Small Business

Fans give dancing a whirl: Many studios report seeing a boost in enrollment, younger students

January 28, 2008

As millions of television viewers have been swept up in the twirl of the ABC reality series hit "Dancing with the Stars," local studios are cashing in on the craze as everyday folks try to learn to dance like fall winner Helio Castroneves.

Dance studio owners said they've seen a surge in business since the television program debuted in 2005, and the tempo has picked up with each new season.

Simply Ballroom owner Romaric Cansino said he surveys all new students to see why they're taking dance lessons, and more than 90 percent of respondents in the past year have said they're interested because of the reality show. "They say, 'I want to dance like those people on TV,'" he said. Others agreed that attendance is up, though the evidence is largely anecdotal. Few studios kept track of enrollment numbers over time, and most would not disclose revenue. Cansino said his annual revenue is about $250,000 and has been increasing since 2005. Still, studio owners say they've noticed an increase-and a different mix of students as more men and younger people sign up. Before "Dancing with the Stars," some men were concerned they might look a bit effeminate trying salsa and cha-cha moves, said Yang Xiao, co-owner of the IntoSalsa Latin Dance Studio. But the show has "changed their perception of dancing, especially Latin dancing," he said.

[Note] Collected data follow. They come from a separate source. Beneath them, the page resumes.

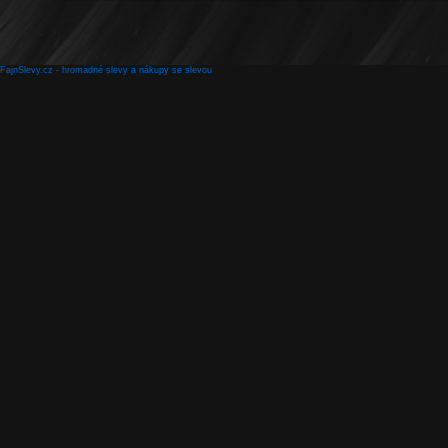
FajnSlevy.cz - hromadné slevy a nákupy se slevou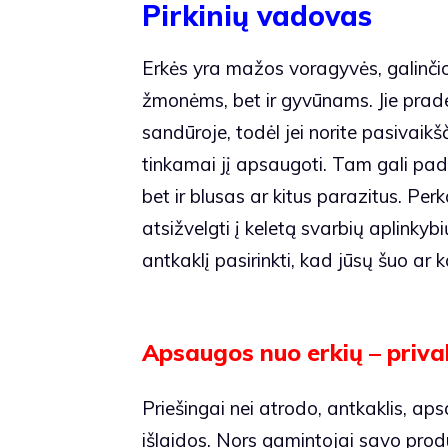
Pirkinių vadovas
Erkės yra mažos voragyvės, galinčio
žmonėms, bet ir gyvūnams. Jie prade
sandūroje, todėl jei norite pasivaikšči
tinkamai jį apsaugoti. Tam gali padėt
bet ir blusas ar kitus parazitus. Per
atsižvelgti į keletą svarbių aplinkyb
antkaklį pasirinkti, kad jūsų šuo ar
Apsaugos nuo erkių – priva
Priešingai nei atrodo, antkaklis, ap
išlaidos. Nors gamintojai savo pro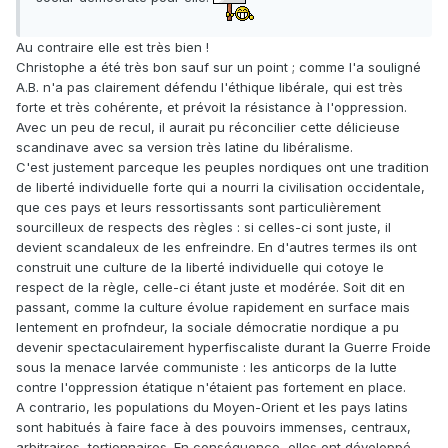
Au contraire elle est très bien !
Christophe a été très bon sauf sur un point ; comme l'a souligné
A.B. n'a pas clairement défendu l'éthique libérale, qui est très
forte et très cohérente, et prévoit la résistance à l'oppression.
Avec un peu de recul, il aurait pu réconcilier cette délicieuse
scandinave avec sa version très latine du libéralisme.
C'est justement parceque les peuples nordiques ont une tradition
de liberté individuelle forte qui a nourri la civilisation occidentale,
que ces pays et leurs ressortissants sont particulièrement
sourcilleux de respects des règles : si celles-ci sont juste, il
devient scandaleux de les enfreindre. En d'autres termes ils ont
construit une culture de la liberté individuelle qui cotoye le
respect de la règle, celle-ci étant juste et modérée. Soit dit en
passant, comme la culture évolue rapidement en surface mais
lentement en profndeur, la sociale démocratie nordique a pu
devenir spectaculairement hyperfiscaliste durant la Guerre Froide
sous la menace larvée communiste : les anticorps de la lutte
contre l'oppression étatique n'étaient pas fortement en place.
A contrario, les populations du Moyen-Orient et les pays latins
sont habitués à faire face à des pouvoirs immenses, centraux,
arbitraires, tortionnaires. En conséquence, elles ont développé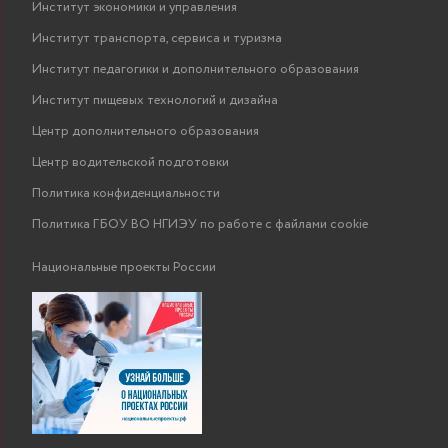
Институт экономики и управления
Институт транспорта, сервиса и туризма
Институт педагогики и дополнительного образования
Институт пищевых технологий и дизайна
Центр дополнительного образования
Центр водительской подготовки
Политика конфиденциальности
Политика ГБОУ ВО НГИЭУ по работе с файлами cookie
Национальные проекты России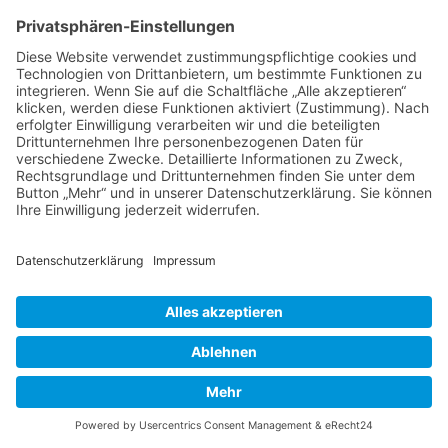
Maria von Magdala neu entdecken
29. September 2026, 19:30 bis 21:00 Uhr
MEHR ERFAHREN...
Maria Magdalena
Film und Gespräch zum Musiktheater
30. September 2026, 19:00 bis 21:30 Uhr
MEHR ERFAHREN...
Yoga am Vormittag, Kurs 2 (10x)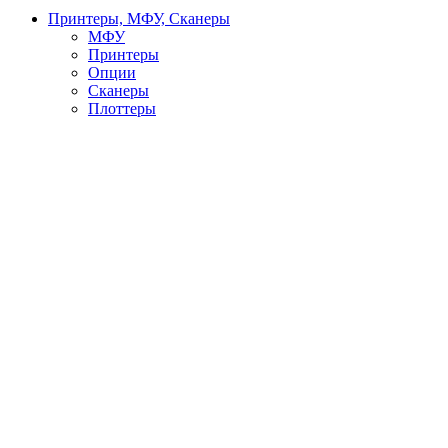
Принтеры, МФУ, Сканеры
МФУ
Принтеры
Опции
Сканеры
Плоттеры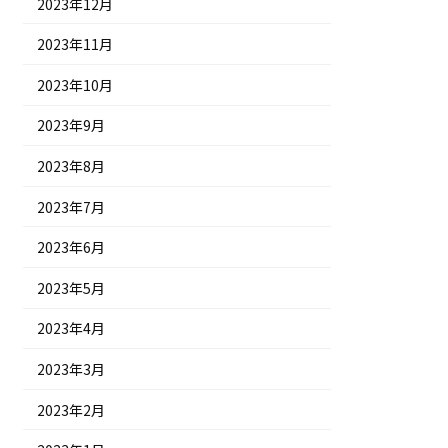
2023年12月
2023年11月
2023年10月
2023年9月
2023年8月
2023年7月
2023年6月
2023年5月
2023年4月
2023年3月
2023年2月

Likewise, dancers are getting younger. Pre-show, the studios' regular dance parties drew crowds that started at age 45, with the regulars mostly in the 60- to 70-year-old bracket. Now instructors say they're seeing more young people take lessons, join social dancing clubs and enter competitions.

"It was not as popular with young people five to six years ago," said Kristiina Ilo, coowner of Starlite Ballroom & Dance School. "Now every college has a ... dance club."

Other segments of the business are up as well. Xiao said he's set up more corporate parties around "Dancing with the Stars" themes, where dance instructors will pair off with and train company execs. A handful of employees get to be official judges and the crowd picks a winner.

Simply Ballroom has branched out to organize dance-offs at wedding receptions and house parties, especially Sweet 16 parties. And many not-for-profits are adopting a dancing theme for their fund-raisers.

Despite the apparent growth, studios may not be fully capitalizing on the trend, said Sharon O'Donoghue, interim executive director of Business Ownership Initiative of Indiana, a not-for-profit that helps entrepreneurs.

Small-business owners must benchmark growth by analyzing various revenue streams, she said-getting a handle on how much they see from lessons, accessory sales and facility rentals, for example. And they must understand who the new customers are.

"You have to stand back and know who bought your services last year," she said.

If the studios' revenue growth is from current clients who want to boost their skills so they can enter dance competitions, then business leaders could focus their marketing on regulars. If the enrollment boost comes from newcomers, then studios could work on ways to give them what they're looking for.

"Everything's a window of opportunity in small business," O'Donoghue said. "Are these single people looking for a non-threatening mingling alternative to the bar scene? People looking for a fun way to lose weight? If so, you know your marketing hook."

Several local studio owners said they plan to increase marketing to strike while the trend is hot. When the next season of "Dancing with the Stars" debuts this spring, Xiao said he plans to offer a package deal for couples tied to the television show.

But others are taking a different route. Ilo, for example, said the show has driven enough new enrollment in beginning classes that she has cut back on advertising.

Cansino said he's making sure the newcomers have a great experience that they'll mention to their friends.

"The best thing we can do is take the new clients and give them the best service we can," he said. "Once the interest from the show dies down a bit, we'll still have good word-of-mouth advertising."

Many who've been in the business for a while remember other, shorter-lived bumps. Ricky Martin spurred interest in Latin dancing while motion pictures, such as "Strictly Ballroom" in 1992 and "Shall We Dance?" in 2004 triggered interest in ballroom classes.

Industry insiders say the surge in interest has been larger and steadier with a regular television show like "Dancing with the Stars."

And while they're enjoying the boost in business, many of the instructors also make time to actually watch the show. And some have to temper the expectations it creates.

"It takes a lot of hard work to get to that level," Ilo said. "People ask: 'How long will it take me to dance like that? Five or six lessons?'"

The answer is usually much longer than that.